ГЛАВА ТРИНАДЦАТАЯ,

We use cookies. Read the Privacy and Cookie Policy

в которой Иван Петрович проводит расследование

о женщине-гусаре, беседует с графом Корфом, который

ее видел, и рассуждает о русском человеке, не умеющем

вести диалог. — Осень 1875 года

— Не медли, поспешай, прелестный воин мой,

Приди, я жду тебя. Здоровья дар благой

Мне снова ниспослали боги,

А с ним и сладкие тревоги

Любви таинственной и шалости младой.

Иван Петрович Хитрово долго расследовал эту историю о посещении Пушкина переодетой в гусарский мундир женщиной. Прелестный воин, кто она была, для чего понадобился сей маскарад? Была ли это замужняя дама из общества, которой нужно было скрыть свое имя? Княгиня Ночная, как предположил кто-то? Глупость, княгиня была слишком известна, чтобы ехать к Пушкиным, да к тому же возраст не скроешь никаким мундиром и кивером. Ни про какие другие светские романы Пушкина в этот период толком не было известно. Учитывая, что маскарадного гусара могли увидеть родители Пушкина, дама должна была быть совершенно незнакома им, быть не их общества. Тогда кто? Верно, одна из прелестниц, чью любовь в своих стихах поэт то отвергал, то воспевал. Разгадка пришла, как это часто бывает, совершенно неожиданно. Помог граф Модест Андреевич Корф.

— Жили мы на Фонтанке, близ Калинкина моста, против родильного дома, в доме тогда графа Апраксина, потом Путятина, потом Трофимова, теперь не знаю кому принадлежит, — вспоминал в одно из посещений Ивана Петровича граф Корф. — Мы жили в первом, а Пушкины во втором этаже. Коломна — почти окраина, здесь можно было снять квартиру побольше да подешевле. Все семейство Пушкиных представляло что-то эксцентрическое. Отец, доживший до глубокой старости, всегда был тем, что покойный князь Дмитрий Иванович Лобанов-Ростовский называл «шалбером», то есть довольно приятным болтуном, немножко на манер старинной французской школы, с анекдотами и каламбурами, но в существе — человеком самым пустым, бесполезным, праздным и притом в безмолвном рабстве у своей жены. Последняя, урожденная Ганнибал, женщина не глупая и не дурная, имела, однако же, множество странностей, между которыми вспыльчивость, вечная рассеянность и особенно дурное хозяйничанье стояли на первом месте. Дом их был всегда наизнанку: в одной комнате богатая старинная мебель, в другой — пустые стены или соломенный стул; многочисленная, но оборванная и пьяная дворня с баснословною неопрятностью; ветхие рыдваны с тощими клячами и вечный недостаток во всем, начиная от денег до последнего стакана.
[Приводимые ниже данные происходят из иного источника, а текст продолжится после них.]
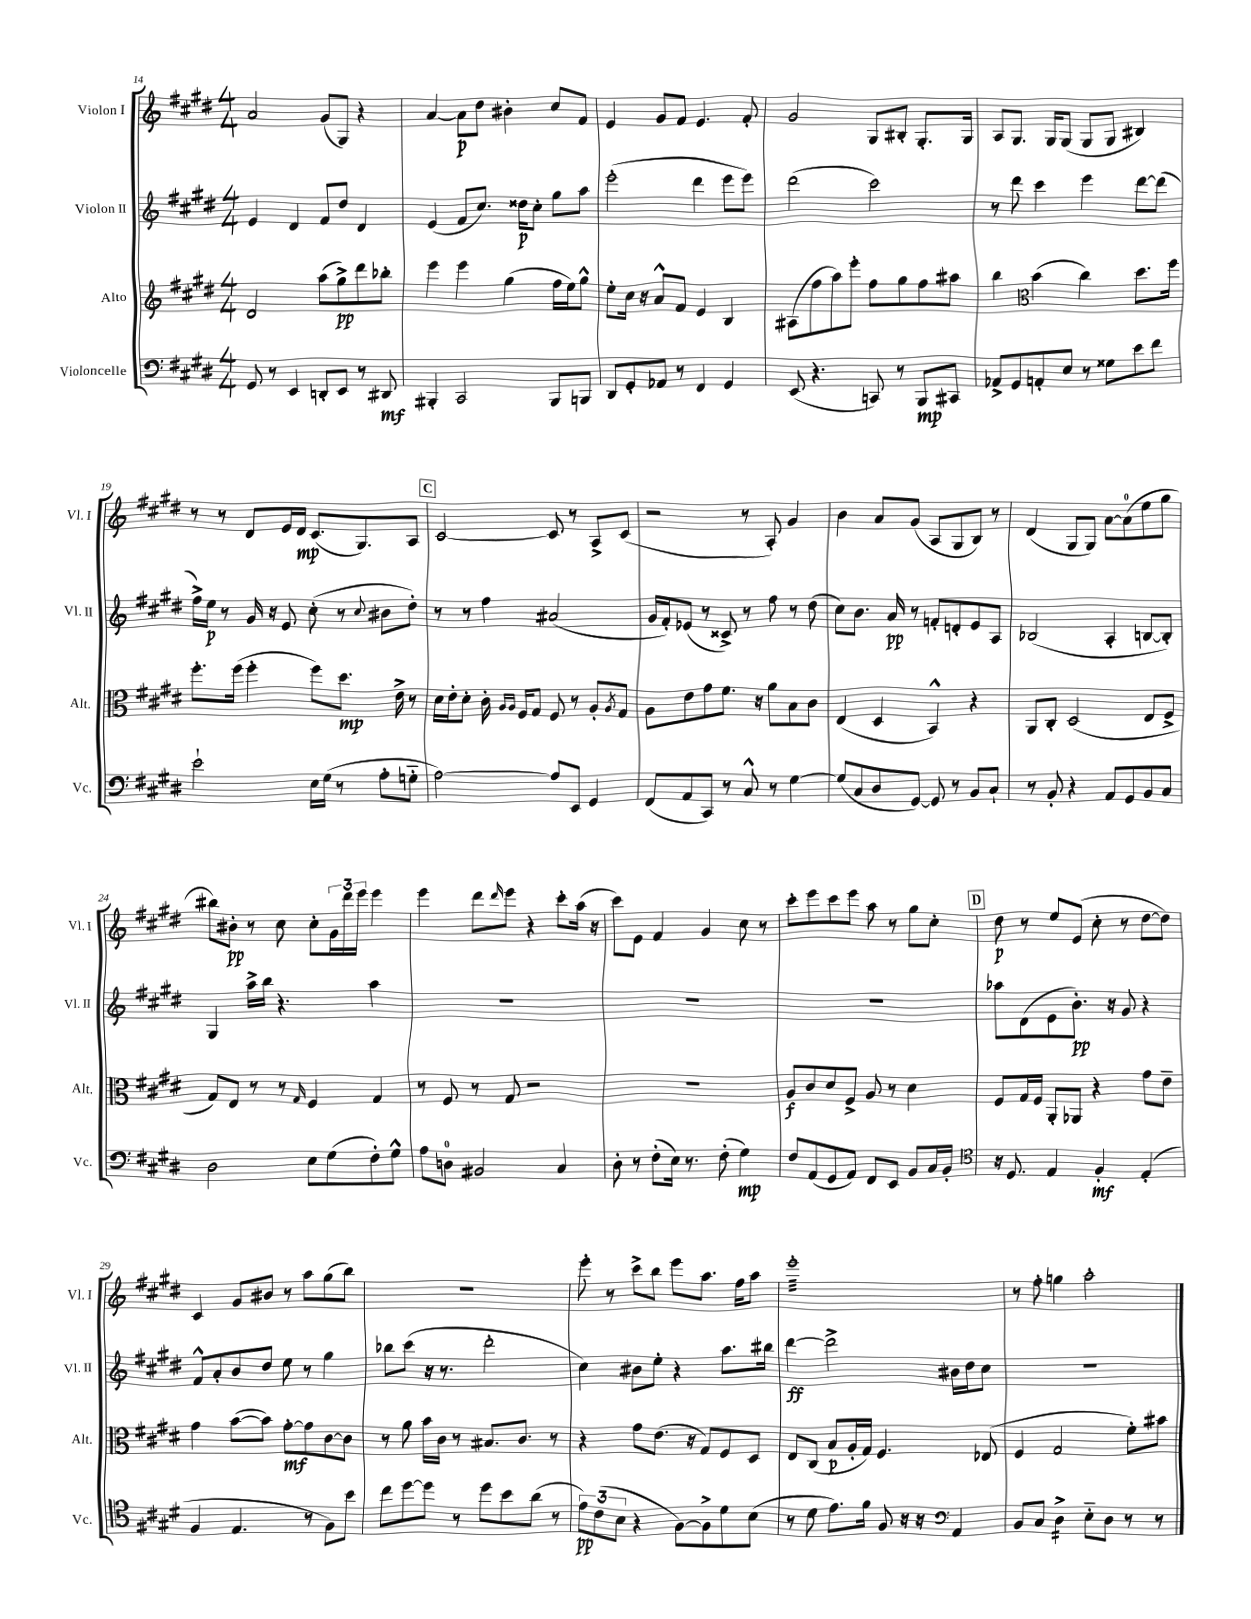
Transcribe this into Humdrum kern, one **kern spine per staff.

Пушкин не был создан, как я уже вам говорил, ни для службы, ни для света, ни даже — думаю — для истинной дружбы. У него было только две стихии: удовлетворение плотским страстям и поэзия, и в обеих он ушел далеко. В нем не было ни внешней, ни внутренней религии, ни высших нравственных чувств; он полагал даже какое-то хвастовство в высшем цинизме по этим предметам: злые насмешки, часто в самых отвратительных картинах, над всеми религиозными верованиями и обрядами, над уважением к родителям, над всеми связями общественными и семейными, все это было ему нипочем, и я не сомневаюсь, что для едкого слова он иногда говорил даже более и хуже, нежели думал и чувствовал. Вечно без копейки, вечно в долгах, иногда без порядочного фрака, с беспрестанными историями, с частыми дуэлями, в тесном знакомстве со всеми трактирщиками, блядями и девками, Пушкин представлял тип самого грязного разврата… Можете представить себе, что я однажды встретил на лестнице девку, шедшую прямо в родительский дом?! В дом, где жили его незамужняя сестра, мать!

— А вы откуда-то, простите за нескромный вопрос, ваше сиятельство, эту девку знали? — не выдержал Иван Петрович.

— Иван Петрович, это дело случая, и только. Она была дама полусвета и имела наглость прогуливаться по Невскому среди светской публики со своей так называемой тетушкой, там-то мне ее и показывали. Представьте себе, она шла с нашим лицейским другом, бароном Дельвигом, и, что самое интересное, девка была одета в гусарский мундир…

— Какого полка? — уточнил Иван Петрович.

— Лейб-гусарского, среди лейб-гусар у Пушкина и Дельвига было много приятелей, у Дельвига его родственники, кузены Рахмановы, служили в этом полку; я поздоровался с бароном — он ответил мне. Милый, добрый лентяй и приятный поэт, он был все тот же, что и в Лицее, кто из нас не любил барона? Я посмотрел внимательно, не знаю ли я гостя, рассчитывая, что ежели не знаком, так барон меня представит. Но барон потащил гусара наверх, ни слова мне не говоря. Право, мне это показалось странным. Когда они повернулись на лестничном марше, гусар взглянул на меня сверху вниз, и тут я понял, что знаю этого гусара, который и не гусар вовсе, а известная публичная девка. Но надо признать, что маскарад был удачным, она была все-таки похожа на молоденького безусого гусара.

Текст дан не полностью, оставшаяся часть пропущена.